Pues bien, Trump llevó el repertorio de las mentiras y las sandeces a un extremo que parecía insuperable cuando gobernaba Bush II. Trump mintió en todos los aspectos de su presidencia y de su vida, en temas públicos y privados, con una confianza y un temple que asombra. Mintió sobre la salud, la economía, la política internacional, la seguridad, la inmigración, el empleo, los gobiernos del mundo, la historia norteamericana, los impuestos, la oposición, el medioambiente, el clima, los fármacos, sobre su trayectoria, sus relaciones personales, los medios, las instituciones, sus empresas, etc.
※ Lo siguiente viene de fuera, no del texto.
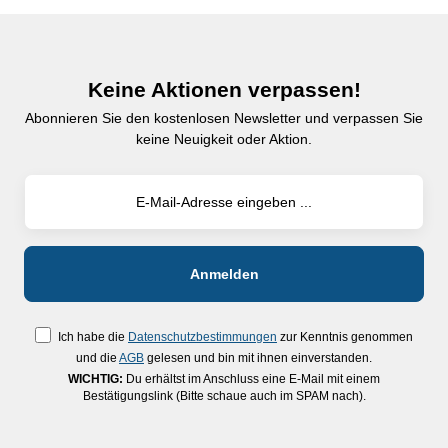
Keine Aktionen verpassen!
Abonnieren Sie den kostenlosen Newsletter und verpassen Sie
keine Neuigkeit oder Aktion.
Ich habe die
Datenschutzbestimmungen
zur Kenntnis genommen
und die
AGB
gelesen und bin mit ihnen einverstanden.
WICHTIG:
Du erhältst im Anschluss eine E-Mail mit einem
Bestätigungslink (Bitte schaue auch im SPAM nach).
Pero increíblemente no sabe pedir disculpas ante el error evidente, ni retroceder en las más inverosímiles afirmaciones.
Según el Washington Post, Trump tuvo un promedio de 50 mentiras por día, lo que implicaría unas 25,000. o más mentiras a lo largo de toda su presidencia. Un verdadero record. Lo más grave es que cuando lo hace, y sobre todo en aspectos tan sensibles como el COVID-19, la gente le cree. Recordemos que después de toda una presidencia de fabulaciones, fue votado por unas 75 millones de personas en las últimas elecciones, y un sector importante de esos votantes, creen más en sus mentiras y tremendas incoherencias que en todo el sistema periodístico, científico y académico de la Nación.
El corolario de sus invenciones fue el supuesto fraude eleccionario por el que perdió la presidencia. Idea incendiaria que alimentó y viralizó sin fundamentos ni pruebas, y que llevó a que una marcha de seguidores fanáticos de sus mentiras, tomaran sorpresivamente el Capitolio, tratando de evitar que el Congreso certificara la elección del demócrata Joe Biden.
Sin dudas estos episodios resquebrajan la democracia norteamericana, y por supuesto que dañan el entramado institucional de los EE.UU. Pero no es menos cierto que un país que se comporta hacia adentro como una República, pero “hacia afuera” como una monarquía prepotente e invasora, generando cientos de miles de muertos, refugiados, violaciones a los Derechos Humanos que dice proteger, también daña y resquebraja el sistema.
Repito, para dejar en claro, estamos en las antípodas de la lógica narrativa de este personaje, si es que la tiene. Ya hemos escrito en otros artículos sobre su paranoia y su política del odio. Incluso en un artículo de hace unos años, comparábamos a Trump con la serie de Pinky y Cerebro. Pero queremos en este caso, poner a Trump en la perspectiva de un sistema que posee síntomas de ruptura y decadencia desde antes que apareciera el magnate mediático. Trump es un “efecto” de la crisis política norteamericana, es su resultado, no su causa.
Hoy todo el mundo habla de Trump como el “peor presidente de la historia de los EE.UU.” Sin dudas lo debe ser, pero genera cierta perplejidad ver la poca memoria que se tiene de otros personajes que le han hecho un daño sin parangón al mundo y de la falta de contexto de su figura.
¿Quizás tenga que ver en la valoración que se hace de los gobiernos, que “los otros” polémicos personajes no atacaron el stablishment, ni la credibilidad mediática, y que no desnudaron el sistema político desde sus bases?